> _Text segment_:
- - -
Zantzinger, Borie & Medary

Zantzinger, Borie and Medary was American architecture firm that operated from 1905 to 1950 in Philadelphia. It specialized in institutional and civic projects.

For most of its existence, the partners were Clarence C. Zantzinger,[1] Charles Louis Borie Jr.[2] and Milton Bennett Medary,[3] all Philadelphians.

The firm was a launching pad for numerous architects of note, including Dominique Berninger (1898 – 1949) and Louis Kahn (1901/2 – 1974).

History

The firm was established in 1905 as Zantzinger & Borie. Zantzinger and Borie were involved in years of preliminary design work on the Philadelphia Museum of Art. The 1911 commission was shared between Z&B and Horace Trumbauer. Most of the credit for the final building, completed in 1928, is given to architects Julian Abele and Howell Lewis Shay from Trumbauer's firm.[4]

After Medary joined in 1910, the firm was renamed Zantzinger, Borie & Medary.
- - -
Page images and extracted text:
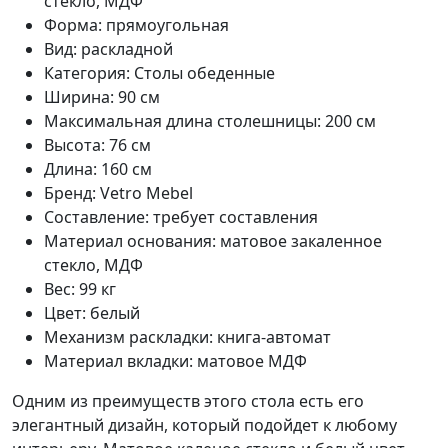
стекло, МДФ
Форма: прямоугольная
Вид: раскладной
Категория: Столы обеденные
Ширина: 90 см
Максимальная длина столешницы: 200 см
Высота: 76 см
Длина: 160 см
Бренд: Vetro Mebel
Составление: требует составления
Материал основания: матовое закаленное
стекло, МДФ
Вес: 99 кг
Цвет: белый
Механизм раскладки: книга-автомат
Материал вкладки: матовое МДФ
Одним из преимуществ этого стола есть его
элегантный дизайн, который подойдет к любому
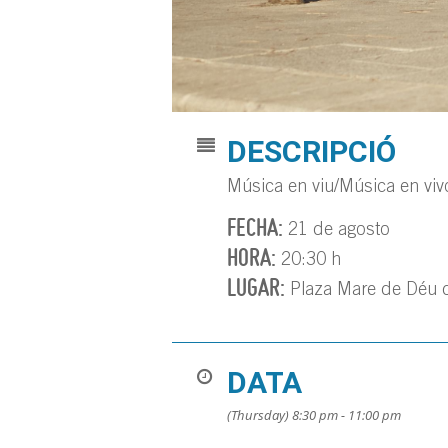
DESCRIPCIÓ
Música en viu/Música en viv
FECHA:
21 de agosto
HORA:
20:30 h
LUGAR:
Plaza Mare de Déu de
DATA
(Thursday) 8:30 pm - 11:00 pm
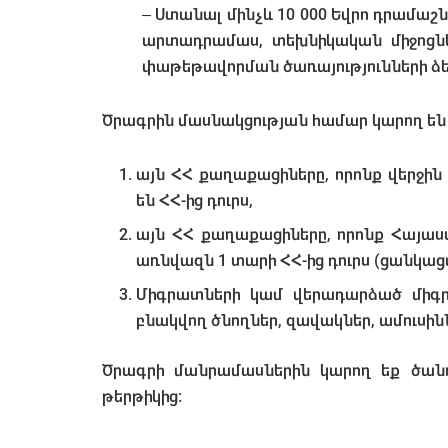
– Ստանալ մինչև 10 000 Եվրո դրամաշն
արտադրամաս, տեխնիկական միջոցներ
փաթեթավորման ծառայությունների 
Ծրագրին մասնակցության համար կարող են 
այն ՀՀ քաղաքացիները, որոնք վերջի
են ՀՀ-ից դուրս,
այն ՀՀ քաղաքացիները, որոնք Հայաս
առնվազն 1 տարի ՀՀ-ից դուրս (ցանկաց
Միգրատների կամ վերադարձած միգրա
բնակվող ծնողներ, զավակներ, ամուսիննե
Ծրագրի մանրամասներին կարող եք ծան
թերթիկից:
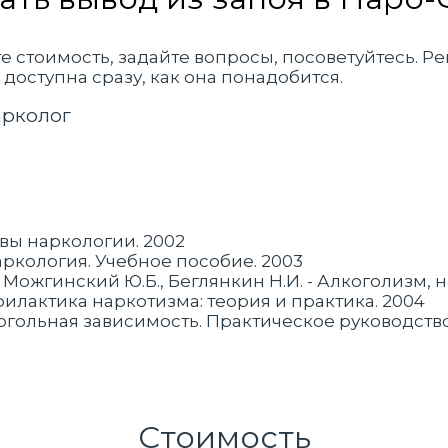
йте стоимость, задайте вопросы, посоветуйтесь.
доступна сразу, как она понадобится.
арколог
овы наркологии. 2002
Наркология. Учебное пособие. 2003
, Можгинский Ю.Б., Беглянкин Н.И. - Алкоголизм,
офилактика наркотизма: теория и практика. 2004
лкогольная зависимость. Практическое руководст
Стоимость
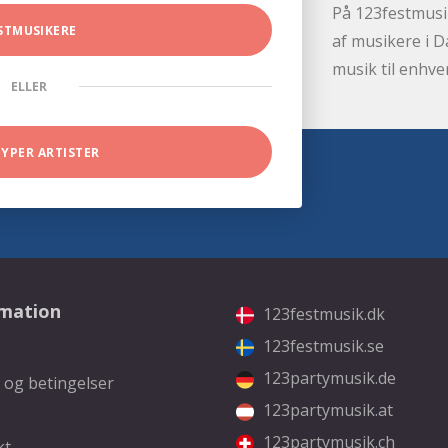
På 123festmusik
STMUSIKERE
af musikere i D
musik til enhve
ELLER
TYPER ARTISTER
rmation
123festmusik.dk
123festmusik.se
123partymusik.de
 og betingelser
123partymusik.at
123partymusik.ch
kt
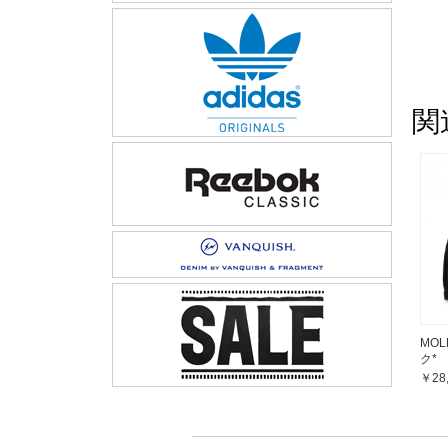
関
MOL
ク*
￥28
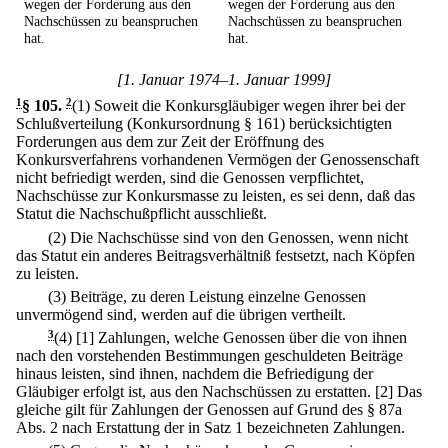
wegen der Forderung aus den
wegen der Forderung aus den
Nachschüssen zu beanspruchen
Nachschüssen zu beanspruchen
hat.
hat.
[1. Januar 1974–1. Januar 1999]
1
§ 105
.
2
(1) Soweit die Konkursgläubiger wegen ihrer bei der
Schlußverteilung (Konkursordnung § 161) berücksichtigten
Forderungen aus dem zur Zeit der Eröffnung des
Konkursverfahrens vorhandenen Vermögen der Genossenschaft
nicht befriedigt werden, sind die Genossen verpflichtet,
Nachschüsse zur Konkursmasse zu leisten, es sei denn, daß das
Statut die Nachschußpflicht ausschließt.
(2) Die Nachschüsse sind von den Genossen, wenn nicht
das Statut ein anderes Beitragsverhältniß festsetzt, nach Köpfen
zu leisten.
(3) Beiträge, zu deren Leistung einzelne Genossen
unvermögend sind, werden auf die übrigen vertheilt.
3
(4)
[1] Zahlungen, welche Genossen über die von ihnen
nach den vorstehenden Bestimmungen geschuldeten Beiträge
hinaus leisten, sind ihnen, nachdem die Befriedigung der
Gläubiger erfolgt ist, aus den Nachschüssen zu erstatten.
[2] Das
gleiche gilt für Zahlungen der Genossen auf Grund des § 87a
Abs. 2 nach Erstattung der in Satz 1 bezeichneten Zahlungen.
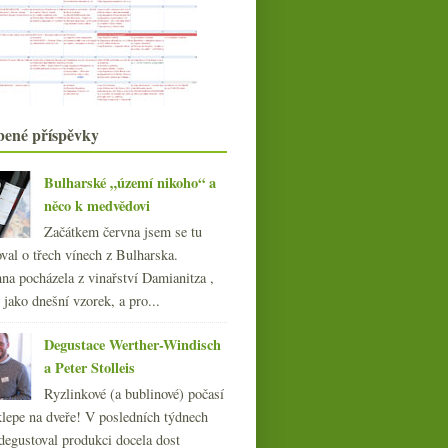
Ranní věštění z depotu
Ten nejpravější z klokanů a symbol
úspěchu
Říkáte pravdu o víně?
Výsledky ankety „Speciální sklenky
na různé odrůdy...
Video, zloději, korky a ultrafialové
bené příspěvky
světlo
Fakta, dojmy, medaile a vypitá láhev
rosé
Bulharské „území nikoho“ a
Remelluri aneb Rioja v nezvyklém
něco k medvědovi
hávu
Začátkem června jsem se tu
Biosnění viniční, lehce přilisované
val o třech vínech z Bulharska.
srpna
(21)
►
na pocházela z vinařství Damianitza ,
července
(18)
►
ě jako dnešní vzorek, a pro...
června
(22)
►
května
(20)
►
Degustace Werther-Windisch
dubna
(21)
►
a Peter Stolleis
března
(23)
►
Ryzlinkové (a bublinové) počasí
února
(20)
►
klepe na dveře! V posledních týdnech
ledna
(20)
►
degustoval produkci docela dost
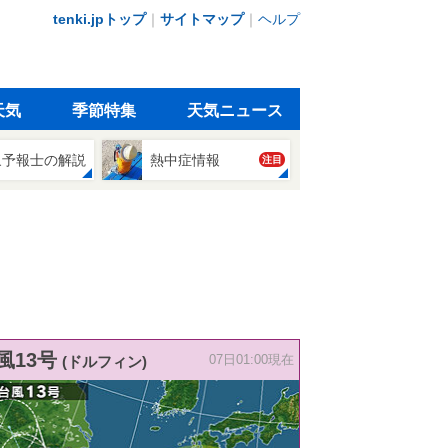
tenki.jpトップ
｜
サイトマップ
｜
ヘルプ
天気
季節特集
天気ニュース
象予報士の解説
熱中症情報
注目
風13号
(ドルフィン)
07日01:00現在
- - -
> _Job item A_:
Could you reproduce the part of the article on Zantzinger, Borie & Medary that begins at the words "For most of" and ends after the words "Borie & Medary."?
> _Job item B_:
Does each statement agree with the article on Zantzinger, Borie & Medary? (i) The firm operated in Philadelphia from 1905 to 1950. (ii) Medary joined the firm in 1905. (iii) The final Philadelphia Museum of Art building was completed in 1928. Answer yes or no for each, quoting the words that decide it.
> _Job item C_:
How would you put this sentence from the article on Zantzinger, Borie & Medary into Spanish: "The firm was established in 1905 as Zantzinger & Borie."

> _Written response A_:
For most of its existence, the partners were Clarence C. Zantzinger,[1] Charles Louis Borie Jr.[2] and Milton Bennett Medary,[3] all Philadelphians.

The firm was a launching pad for numerous architects of note, including Dominique Berninger (1898 – 1949) and Louis Kahn (1901/2 – 1974).

History

The firm was established in 1905 as Zantzinger & Borie. Zantzinger and Borie were involved in years of preliminary design work on the Philadelphia Museum of Art. The 1911 commission was shared between Z&B and Horace Trumbauer. Most of the credit for the final building, completed in 1928, is given to architects Julian Abele and Howell Lewis Shay from Trumbauer's firm.[4]

After Medary joined in 1910, the firm was renamed Zantzinger, Borie & Medary.

> _Written response B_:
(i) Yes: "operated from 1905 to 1950 in Philadelphia."
(ii) No: "After Medary joined in 1910."
(iii) Yes: "the final building, completed in 1928."

> _Written response C_:
La firma se fundó en 1905 con el nombre de Zantzinger & Borie.